By Shukhrat Khurramov, with Christopher Rickleton in Almaty
TASHKENT (AFP) -- When comic Erkin Choliyev apologised for mocking the police, in a video posted by Uzbekistan's interior ministry, his loyal fans feared the worst.
Wearing a black mask, the diminutive actor famous for his infectious grin looked unusually serious as he explained that his hit comedy troupe Salty Bone had made a "mistake".
The comedians didn't have enough "information and knowledge" about traffic police in the ex-Soviet country and had painted an unfair portrait of them in a recent sketch, he conceded.
To most observers the apology -- which looked forced -- was a clear step backwards for a country that has touted historic reforms after emerging from more than 25 years of repressive, authoritarian rule.
Yet, within days, Choliyev had won surprise support from an unlikely ally: the Culture Ministry.
After enforcing strict censorship for most of Uzbekistan's three decades of independence from the Soviet Union, the ministry said comedy was important to "eradicate problems and vices" and "improve various areas of life."
"Why then are (these) jokes perceived as inappropriate?" it asked.
The drama surrounding Choliyev's satire has spotlighted the Central Asian country's uneasy transition from decades of authoritarianism under former strongman leader Islam Karimov, who died in 2016.
New shows like Choliyev's are cited as examples of progress in Uzbekistan, where popular political and economic reforms under new leader Shavkat Mirziyoyev saw it named "country of the year" by The Economist magazine in 2019.
Yet emerging artists and celebrities taking jabs at the authorities have been left feeling in the dark for the poorly defined boundaries of what the new authorities deem threatening.

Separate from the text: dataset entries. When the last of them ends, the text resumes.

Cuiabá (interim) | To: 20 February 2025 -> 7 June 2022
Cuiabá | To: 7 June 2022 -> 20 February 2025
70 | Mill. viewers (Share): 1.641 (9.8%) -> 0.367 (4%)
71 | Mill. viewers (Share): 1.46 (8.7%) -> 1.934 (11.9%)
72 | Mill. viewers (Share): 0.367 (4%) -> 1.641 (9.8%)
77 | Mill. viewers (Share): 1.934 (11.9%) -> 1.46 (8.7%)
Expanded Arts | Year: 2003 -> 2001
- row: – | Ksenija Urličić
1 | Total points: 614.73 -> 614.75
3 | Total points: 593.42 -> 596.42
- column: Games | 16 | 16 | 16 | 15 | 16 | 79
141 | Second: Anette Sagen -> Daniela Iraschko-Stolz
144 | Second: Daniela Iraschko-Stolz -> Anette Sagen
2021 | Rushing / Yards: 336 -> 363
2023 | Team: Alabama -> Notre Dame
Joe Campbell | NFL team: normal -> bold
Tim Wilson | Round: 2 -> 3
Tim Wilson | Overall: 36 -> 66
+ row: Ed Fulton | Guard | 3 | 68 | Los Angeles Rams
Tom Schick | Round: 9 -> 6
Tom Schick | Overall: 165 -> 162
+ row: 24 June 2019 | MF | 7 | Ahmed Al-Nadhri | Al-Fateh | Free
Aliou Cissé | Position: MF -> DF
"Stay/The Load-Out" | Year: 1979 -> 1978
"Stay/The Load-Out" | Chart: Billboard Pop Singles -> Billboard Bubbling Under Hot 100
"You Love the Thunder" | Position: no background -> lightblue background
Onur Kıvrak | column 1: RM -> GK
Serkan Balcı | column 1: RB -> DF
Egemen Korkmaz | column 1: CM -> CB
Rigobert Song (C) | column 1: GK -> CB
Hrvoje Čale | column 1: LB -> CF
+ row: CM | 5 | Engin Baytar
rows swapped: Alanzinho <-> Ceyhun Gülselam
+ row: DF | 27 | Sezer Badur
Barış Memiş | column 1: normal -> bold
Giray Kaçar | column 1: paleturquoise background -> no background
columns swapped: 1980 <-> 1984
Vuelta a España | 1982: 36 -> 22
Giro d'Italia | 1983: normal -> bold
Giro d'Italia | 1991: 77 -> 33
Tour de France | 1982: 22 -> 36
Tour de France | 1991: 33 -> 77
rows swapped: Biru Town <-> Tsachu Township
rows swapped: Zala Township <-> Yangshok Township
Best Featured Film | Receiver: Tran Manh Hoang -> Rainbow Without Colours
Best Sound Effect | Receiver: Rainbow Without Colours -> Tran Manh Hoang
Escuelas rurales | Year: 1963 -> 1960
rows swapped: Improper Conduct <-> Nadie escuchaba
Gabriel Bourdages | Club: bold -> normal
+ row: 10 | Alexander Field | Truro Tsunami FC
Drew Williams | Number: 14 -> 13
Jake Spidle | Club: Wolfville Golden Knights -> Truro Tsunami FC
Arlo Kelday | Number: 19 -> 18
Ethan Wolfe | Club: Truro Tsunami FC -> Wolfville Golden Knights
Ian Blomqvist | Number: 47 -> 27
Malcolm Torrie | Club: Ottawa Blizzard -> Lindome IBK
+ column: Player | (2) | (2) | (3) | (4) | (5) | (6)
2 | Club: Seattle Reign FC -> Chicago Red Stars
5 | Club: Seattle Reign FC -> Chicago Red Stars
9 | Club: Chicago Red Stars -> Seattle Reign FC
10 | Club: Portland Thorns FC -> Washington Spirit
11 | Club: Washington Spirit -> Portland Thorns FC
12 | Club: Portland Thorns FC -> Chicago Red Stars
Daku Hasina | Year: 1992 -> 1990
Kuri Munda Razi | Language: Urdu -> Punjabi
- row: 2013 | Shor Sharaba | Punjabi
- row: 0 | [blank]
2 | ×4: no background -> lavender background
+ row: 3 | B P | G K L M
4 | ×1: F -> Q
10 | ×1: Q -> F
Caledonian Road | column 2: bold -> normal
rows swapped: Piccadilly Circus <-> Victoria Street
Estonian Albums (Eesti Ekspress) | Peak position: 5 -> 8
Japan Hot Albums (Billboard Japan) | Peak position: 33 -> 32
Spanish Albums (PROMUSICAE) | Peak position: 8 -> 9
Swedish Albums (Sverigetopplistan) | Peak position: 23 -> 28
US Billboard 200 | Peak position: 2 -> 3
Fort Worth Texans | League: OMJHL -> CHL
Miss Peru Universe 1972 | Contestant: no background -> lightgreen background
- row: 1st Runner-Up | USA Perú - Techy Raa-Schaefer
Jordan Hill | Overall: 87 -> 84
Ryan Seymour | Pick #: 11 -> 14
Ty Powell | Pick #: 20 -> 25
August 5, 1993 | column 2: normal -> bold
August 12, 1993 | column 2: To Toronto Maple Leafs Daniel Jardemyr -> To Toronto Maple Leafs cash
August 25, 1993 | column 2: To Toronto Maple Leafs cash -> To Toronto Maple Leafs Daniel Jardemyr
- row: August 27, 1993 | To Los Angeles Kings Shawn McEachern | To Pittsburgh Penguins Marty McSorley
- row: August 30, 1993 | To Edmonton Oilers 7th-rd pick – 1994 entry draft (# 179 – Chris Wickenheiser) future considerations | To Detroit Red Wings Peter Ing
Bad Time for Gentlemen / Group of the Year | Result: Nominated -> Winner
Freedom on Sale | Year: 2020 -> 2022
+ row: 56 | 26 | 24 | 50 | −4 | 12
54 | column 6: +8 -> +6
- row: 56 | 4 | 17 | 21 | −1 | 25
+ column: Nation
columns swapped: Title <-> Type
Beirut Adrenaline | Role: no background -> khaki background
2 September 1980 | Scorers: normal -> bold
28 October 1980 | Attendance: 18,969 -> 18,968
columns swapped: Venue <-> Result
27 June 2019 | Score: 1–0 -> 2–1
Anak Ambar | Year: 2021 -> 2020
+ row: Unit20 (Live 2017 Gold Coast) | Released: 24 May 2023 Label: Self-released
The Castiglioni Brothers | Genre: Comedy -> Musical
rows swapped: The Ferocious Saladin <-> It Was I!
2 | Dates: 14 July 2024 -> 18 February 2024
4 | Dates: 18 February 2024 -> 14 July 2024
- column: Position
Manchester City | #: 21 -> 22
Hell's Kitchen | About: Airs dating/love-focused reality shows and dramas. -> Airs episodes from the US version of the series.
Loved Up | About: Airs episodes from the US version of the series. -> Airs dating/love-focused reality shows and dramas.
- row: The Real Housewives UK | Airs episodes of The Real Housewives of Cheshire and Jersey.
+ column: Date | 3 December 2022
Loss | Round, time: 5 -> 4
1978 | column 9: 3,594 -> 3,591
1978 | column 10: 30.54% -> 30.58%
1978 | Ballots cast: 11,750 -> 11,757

During makeup before filming a new sketch about police this month, Choliyev said he had no plans to change the tone of his hugely successful show that airs on a private channel and garners tens of thousands of views on YouTube.
"Of course, there are still people who slander our work," the comic said.
He acknowledged that the government's grip over creative expression has loosened and freedom of expression had arrived "to some extent" in the republic of 33 million.
"There are people who support our work," he said. "And it is gratifying that such people are in the majority."
Yet criticism of the police is still dodgy territory. And Choliyev is not the only public figure to have learned this the hard way.
In May, when a popular singer used insulting words on social media to describe an interaction with police -- including the phrase "I spit on you" -- police in the capital Tashkent threatened to press charges against her.
Honour and dignity
The singer, Yulduz Usmanova, who lived in exile in Turkey for part of the Karimov period after complaining of political pressures, later apologised for the comments.
Police said they had dropped the case against her in June, citing "psychological stress" that Usmanova was under.
Both the singer and the comic hailed the role played by police during the coronavirus pandemic in their apologies.
While neither star faced charges, the incidents illustrate the "grey zone" of freedom of speech under Karimov's former protege and successor, says Vladislav Lobanov, a Central Asia researcher at Human Rights Watch.
"It is the same with media -- we have seen websites become a bit more critical, a growth in the number of bloggers, but nobody can say where the line is," Lobanov told AFP by phone.
He noted that the government's failure to follow through on a pledge to decriminalise defamation only added to the uncertainty.
Meanwhile, the authorities have not rushed to clarify where the new limits lie.
Although the culture ministry backed Choliyev, it stressed that it could not endorse humour that "degrades the honour or dignity of specific individuals."
Asked whether it would support jokes about the president or top officials -- a staple of satire in Europe and the United States -- ministry spokeswoman Mavlyuda Askarkhadjayeva smiled and said the question was "loaded."
"We have that type of humour as well," Askarkhadjayeva told AFP without offering examples.
"But our comedians usually focus on themes that are the most relevant to our people."